*The exercise*. Write out every one of the rows below, copying each line with no changes.

*Extracted information*.
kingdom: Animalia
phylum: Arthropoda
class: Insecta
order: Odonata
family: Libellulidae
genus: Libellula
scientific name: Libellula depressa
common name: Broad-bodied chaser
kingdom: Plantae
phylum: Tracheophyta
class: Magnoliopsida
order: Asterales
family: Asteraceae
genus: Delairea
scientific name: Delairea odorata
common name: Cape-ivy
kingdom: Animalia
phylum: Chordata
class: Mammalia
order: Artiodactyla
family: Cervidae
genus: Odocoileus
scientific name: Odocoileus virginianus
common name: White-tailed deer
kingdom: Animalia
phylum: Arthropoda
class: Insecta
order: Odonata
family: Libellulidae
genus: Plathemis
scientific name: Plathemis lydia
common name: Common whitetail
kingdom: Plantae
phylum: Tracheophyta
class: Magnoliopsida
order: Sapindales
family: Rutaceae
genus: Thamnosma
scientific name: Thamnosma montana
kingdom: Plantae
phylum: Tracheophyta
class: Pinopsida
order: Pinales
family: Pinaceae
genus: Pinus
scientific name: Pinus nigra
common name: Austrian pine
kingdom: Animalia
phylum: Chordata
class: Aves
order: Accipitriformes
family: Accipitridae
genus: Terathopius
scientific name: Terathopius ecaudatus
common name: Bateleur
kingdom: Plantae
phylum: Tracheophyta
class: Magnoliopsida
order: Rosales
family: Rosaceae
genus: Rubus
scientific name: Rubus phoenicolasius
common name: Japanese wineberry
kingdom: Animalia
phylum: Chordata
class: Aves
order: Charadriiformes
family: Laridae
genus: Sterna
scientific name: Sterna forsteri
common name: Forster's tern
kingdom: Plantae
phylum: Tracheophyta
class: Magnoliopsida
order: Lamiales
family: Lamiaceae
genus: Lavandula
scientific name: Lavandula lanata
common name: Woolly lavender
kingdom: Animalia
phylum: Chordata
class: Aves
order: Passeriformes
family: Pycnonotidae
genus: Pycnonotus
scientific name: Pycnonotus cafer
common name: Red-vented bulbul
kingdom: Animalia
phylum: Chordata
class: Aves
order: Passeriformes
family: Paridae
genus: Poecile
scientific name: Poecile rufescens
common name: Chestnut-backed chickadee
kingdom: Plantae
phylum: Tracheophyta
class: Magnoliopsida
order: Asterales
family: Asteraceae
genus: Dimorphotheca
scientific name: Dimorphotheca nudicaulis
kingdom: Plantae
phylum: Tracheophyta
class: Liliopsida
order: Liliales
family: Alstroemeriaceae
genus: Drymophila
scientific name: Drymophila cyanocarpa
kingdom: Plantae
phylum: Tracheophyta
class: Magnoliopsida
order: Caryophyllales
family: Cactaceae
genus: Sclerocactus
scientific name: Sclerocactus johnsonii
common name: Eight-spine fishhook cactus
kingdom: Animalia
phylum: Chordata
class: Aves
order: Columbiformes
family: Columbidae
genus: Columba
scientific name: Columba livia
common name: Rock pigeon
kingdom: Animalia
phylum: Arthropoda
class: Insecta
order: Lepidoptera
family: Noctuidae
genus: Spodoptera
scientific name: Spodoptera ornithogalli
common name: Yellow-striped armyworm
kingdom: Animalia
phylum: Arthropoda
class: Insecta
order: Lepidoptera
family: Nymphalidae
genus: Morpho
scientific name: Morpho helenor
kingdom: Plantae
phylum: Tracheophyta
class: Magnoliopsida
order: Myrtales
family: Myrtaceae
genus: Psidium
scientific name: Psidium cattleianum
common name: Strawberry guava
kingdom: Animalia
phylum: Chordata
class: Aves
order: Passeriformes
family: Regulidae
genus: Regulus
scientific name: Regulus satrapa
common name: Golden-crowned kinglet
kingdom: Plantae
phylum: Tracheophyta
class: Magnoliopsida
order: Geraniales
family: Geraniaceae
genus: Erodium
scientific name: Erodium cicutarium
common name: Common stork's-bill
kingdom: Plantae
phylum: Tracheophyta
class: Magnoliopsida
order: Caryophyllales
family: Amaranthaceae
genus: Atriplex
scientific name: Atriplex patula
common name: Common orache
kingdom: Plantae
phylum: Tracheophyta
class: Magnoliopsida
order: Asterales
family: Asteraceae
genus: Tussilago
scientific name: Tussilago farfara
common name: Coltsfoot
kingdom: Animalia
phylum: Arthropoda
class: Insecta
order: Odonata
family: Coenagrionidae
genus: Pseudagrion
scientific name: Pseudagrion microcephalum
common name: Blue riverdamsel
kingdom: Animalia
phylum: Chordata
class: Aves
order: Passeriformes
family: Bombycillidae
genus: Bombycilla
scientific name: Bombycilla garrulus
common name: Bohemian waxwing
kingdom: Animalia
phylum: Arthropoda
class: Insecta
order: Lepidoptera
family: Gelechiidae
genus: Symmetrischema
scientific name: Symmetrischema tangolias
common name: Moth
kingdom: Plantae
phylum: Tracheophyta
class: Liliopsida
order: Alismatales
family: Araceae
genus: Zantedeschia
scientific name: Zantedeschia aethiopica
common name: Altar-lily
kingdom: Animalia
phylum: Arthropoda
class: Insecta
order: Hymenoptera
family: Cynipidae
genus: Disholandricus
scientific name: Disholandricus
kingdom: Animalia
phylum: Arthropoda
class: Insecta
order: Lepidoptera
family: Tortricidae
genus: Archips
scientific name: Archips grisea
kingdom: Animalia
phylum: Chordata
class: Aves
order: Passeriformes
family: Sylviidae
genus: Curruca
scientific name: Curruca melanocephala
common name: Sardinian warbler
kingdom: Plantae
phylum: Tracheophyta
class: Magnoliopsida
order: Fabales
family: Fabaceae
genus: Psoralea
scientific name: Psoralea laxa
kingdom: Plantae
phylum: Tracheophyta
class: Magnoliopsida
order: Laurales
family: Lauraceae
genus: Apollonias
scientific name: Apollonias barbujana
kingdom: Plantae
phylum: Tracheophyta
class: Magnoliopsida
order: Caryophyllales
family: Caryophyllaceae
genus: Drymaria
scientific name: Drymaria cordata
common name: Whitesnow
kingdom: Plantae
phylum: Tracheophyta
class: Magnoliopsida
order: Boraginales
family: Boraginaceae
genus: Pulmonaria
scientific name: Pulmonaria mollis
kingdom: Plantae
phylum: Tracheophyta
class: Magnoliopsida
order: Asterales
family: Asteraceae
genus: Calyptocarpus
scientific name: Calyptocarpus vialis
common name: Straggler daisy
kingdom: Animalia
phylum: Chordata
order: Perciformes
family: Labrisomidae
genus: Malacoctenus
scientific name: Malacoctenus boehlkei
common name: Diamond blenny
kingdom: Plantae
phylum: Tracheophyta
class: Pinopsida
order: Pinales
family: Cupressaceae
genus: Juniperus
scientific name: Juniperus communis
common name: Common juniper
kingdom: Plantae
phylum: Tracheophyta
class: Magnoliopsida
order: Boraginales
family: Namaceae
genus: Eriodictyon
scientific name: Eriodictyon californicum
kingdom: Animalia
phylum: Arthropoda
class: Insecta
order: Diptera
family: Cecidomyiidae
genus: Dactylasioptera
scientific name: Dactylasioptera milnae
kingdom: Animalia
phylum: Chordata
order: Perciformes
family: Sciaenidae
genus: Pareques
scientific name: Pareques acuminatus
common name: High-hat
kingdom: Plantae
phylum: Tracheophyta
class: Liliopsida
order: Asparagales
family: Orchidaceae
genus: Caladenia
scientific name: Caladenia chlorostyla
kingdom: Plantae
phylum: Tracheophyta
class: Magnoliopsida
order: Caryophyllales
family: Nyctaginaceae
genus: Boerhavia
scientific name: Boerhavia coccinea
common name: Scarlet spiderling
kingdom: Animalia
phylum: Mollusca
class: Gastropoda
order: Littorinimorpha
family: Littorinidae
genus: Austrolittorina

*Solved exercise*.
kingdom: Animalia
phylum: Arthropoda
class: Insecta
order: Odonata
family: Libellulidae
genus: Libellula
scientific name: Libellula depressa
common name: Broad-bodied chaser
kingdom: Plantae
phylum: Tracheophyta
class: Magnoliopsida
order: Asterales
family: Asteraceae
genus: Delairea
scientific name: Delairea odorata
common name: Cape-ivy
kingdom: Animalia
phylum: Chordata
class: Mammalia
order: Artiodactyla
family: Cervidae
genus: Odocoileus
scientific name: Odocoileus virginianus
common name: White-tailed deer
kingdom: Animalia
phylum: Arthropoda
class: Insecta
order: Odonata
family: Libellulidae
genus: Plathemis
scientific name: Plathemis lydia
common name: Common whitetail
kingdom: Plantae
phylum: Tracheophyta
class: Magnoliopsida
order: Sapindales
family: Rutaceae
genus: Thamnosma
scientific name: Thamnosma montana
kingdom: Plantae
phylum: Tracheophyta
class: Pinopsida
order: Pinales
family: Pinaceae
genus: Pinus
scientific name: Pinus nigra
common name: Austrian pine
kingdom: Animalia
phylum: Chordata
class: Aves
order: Accipitriformes
family: Accipitridae
genus: Terathopius
scientific name: Terathopius ecaudatus
common name: Bateleur
kingdom: Plantae
phylum: Tracheophyta
class: Magnoliopsida
order: Rosales
family: Rosaceae
genus: Rubus
scientific name: Rubus phoenicolasius
common name: Japanese wineberry
kingdom: Animalia
phylum: Chordata
class: Aves
order: Charadriiformes
family: Laridae
genus: Sterna
scientific name: Sterna forsteri
common name: Forster's tern
kingdom: Plantae
phylum: Tracheophyta
class: Magnoliopsida
order: Lamiales
family: Lamiaceae
genus: Lavandula
scientific name: Lavandula lanata
common name: Woolly lavender
kingdom: Animalia
phylum: Chordata
class: Aves
order: Passeriformes
family: Pycnonotidae
genus: Pycnonotus
scientific name: Pycnonotus cafer
common name: Red-vented bulbul
kingdom: Animalia
phylum: Chordata
class: Aves
order: Passeriformes
family: Paridae
genus: Poecile
scientific name: Poecile rufescens
common name: Chestnut-backed chickadee
kingdom: Plantae
phylum: Tracheophyta
class: Magnoliopsida
order: Asterales
family: Asteraceae
genus: Dimorphotheca
scientific name: Dimorphotheca nudicaulis
kingdom: Plantae
phylum: Tracheophyta
class: Liliopsida
order: Liliales
family: Alstroemeriaceae
genus: Drymophila
scientific name: Drymophila cyanocarpa
kingdom: Plantae
phylum: Tracheophyta
class: Magnoliopsida
order: Caryophyllales
family: Cactaceae
genus: Sclerocactus
scientific name: Sclerocactus johnsonii
common name: Eight-spine fishhook cactus
kingdom: Animalia
phylum: Chordata
class: Aves
order: Columbiformes
family: Columbidae
genus: Columba
scientific name: Columba livia
common name: Rock pigeon
kingdom: Animalia
phylum: Arthropoda
class: Insecta
order: Lepidoptera
family: Noctuidae
genus: Spodoptera
scientific name: Spodoptera ornithogalli
common name: Yellow-striped armyworm
kingdom: Animalia
phylum: Arthropoda
class: Insecta
order: Lepidoptera
family: Nymphalidae
genus: Morpho
scientific name: Morpho helenor
kingdom: Plantae
phylum: Tracheophyta
class: Magnoliopsida
order: Myrtales
family: Myrtaceae
genus: Psidium
scientific name: Psidium cattleianum
common name: Strawberry guava
kingdom: Animalia
phylum: Chordata
class: Aves
order: Passeriformes
family: Regulidae
genus: Regulus
scientific name: Regulus satrapa
common name: Golden-crowned kinglet
kingdom: Plantae
phylum: Tracheophyta
class: Magnoliopsida
order: Geraniales
family: Geraniaceae
genus: Erodium
scientific name: Erodium cicutarium
common name: Common stork's-bill
kingdom: Plantae
phylum: Tracheophyta
class: Magnoliopsida
order: Caryophyllales
family: Amaranthaceae
genus: Atriplex
scientific name: Atriplex patula
common name: Common orache
kingdom: Plantae
phylum: Tracheophyta
class: Magnoliopsida
order: Asterales
family: Asteraceae
genus: Tussilago
scientific name: Tussilago farfara
common name: Coltsfoot
kingdom: Animalia
phylum: Arthropoda
class: Insecta
order: Odonata
family: Coenagrionidae
genus: Pseudagrion
scientific name: Pseudagrion microcephalum
common name: Blue riverdamsel
kingdom: Animalia
phylum: Chordata
class: Aves
order: Passeriformes
family: Bombycillidae
genus: Bombycilla
scientific name: Bombycilla garrulus
common name: Bohemian waxwing
kingdom: Animalia
phylum: Arthropoda
class: Insecta
order: Lepidoptera
family: Gelechiidae
genus: Symmetrischema
scientific name: Symmetrischema tangolias
common name: Moth
kingdom: Plantae
phylum: Tracheophyta
class: Liliopsida
order: Alismatales
family: Araceae
genus: Zantedeschia
scientific name: Zantedeschia aethiopica
common name: Altar-lily
kingdom: Animalia
phylum: Arthropoda
class: Insecta
order: Hymenoptera
family: Cynipidae
genus: Disholandricus
scientific name: Disholandricus
kingdom: Animalia
phylum: Arthropoda
class: Insecta
order: Lepidoptera
family: Tortricidae
genus: Archips
scientific name: Archips grisea
kingdom: Animalia
phylum: Chordata
class: Aves
order: Passeriformes
family: Sylviidae
genus: Curruca
scientific name: Curruca melanocephala
common name: Sardinian warbler
kingdom: Plantae
phylum: Tracheophyta
class: Magnoliopsida
order: Fabales
family: Fabaceae
genus: Psoralea
scientific name: Psoralea laxa
kingdom: Plantae
phylum: Tracheophyta
class: Magnoliopsida
order: Laurales
family: Lauraceae
genus: Apollonias
scientific name: Apollonias barbujana
kingdom: Plantae
phylum: Tracheophyta
class: Magnoliopsida
order: Caryophyllales
family: Caryophyllaceae
genus: Drymaria
scientific name: Drymaria cordata
common name: Whitesnow
kingdom: Plantae
phylum: Tracheophyta
class: Magnoliopsida
order: Boraginales
family: Boraginaceae
genus: Pulmonaria
scientific name: Pulmonaria mollis
kingdom: Plantae
phylum: Tracheophyta
class: Magnoliopsida
order: Asterales
family: Asteraceae
genus: Calyptocarpus
scientific name: Calyptocarpus vialis
common name: Straggler daisy
kingdom: Animalia
phylum: Chordata
order: Perciformes
family: Labrisomidae
genus: Malacoctenus
scientific name: Malacoctenus boehlkei
common name: Diamond blenny
kingdom: Plantae
phylum: Tracheophyta
class: Pinopsida
order: Pinales
family: Cupressaceae
genus: Juniperus
scientific name: Juniperus communis
common name: Common juniper
kingdom: Plantae
phylum: Tracheophyta
class: Magnoliopsida
order: Boraginales
family: Namaceae
genus: Eriodictyon
scientific name: Eriodictyon californicum
kingdom: Animalia
phylum: Arthropoda
class: Insecta
order: Diptera
family: Cecidomyiidae
genus: Dactylasioptera
scientific name: Dactylasioptera milnae
kingdom: Animalia
phylum: Chordata
order: Perciformes
family: Sciaenidae
genus: Pareques
scientific name: Pareques acuminatus
common name: High-hat
kingdom: Plantae
phylum: Tracheophyta
class: Liliopsida
order: Asparagales
family: Orchidaceae
genus: Caladenia
scientific name: Caladenia chlorostyla
kingdom: Plantae
phylum: Tracheophyta
class: Magnoliopsida
order: Caryophyllales
family: Nyctaginaceae
genus: Boerhavia
scientific name: Boerhavia coccinea
common name: Scarlet spiderling
kingdom: Animalia
phylum: Mollusca
class: Gastropoda
order: Littorinimorpha
family: Littorinidae
genus: Austrolittorina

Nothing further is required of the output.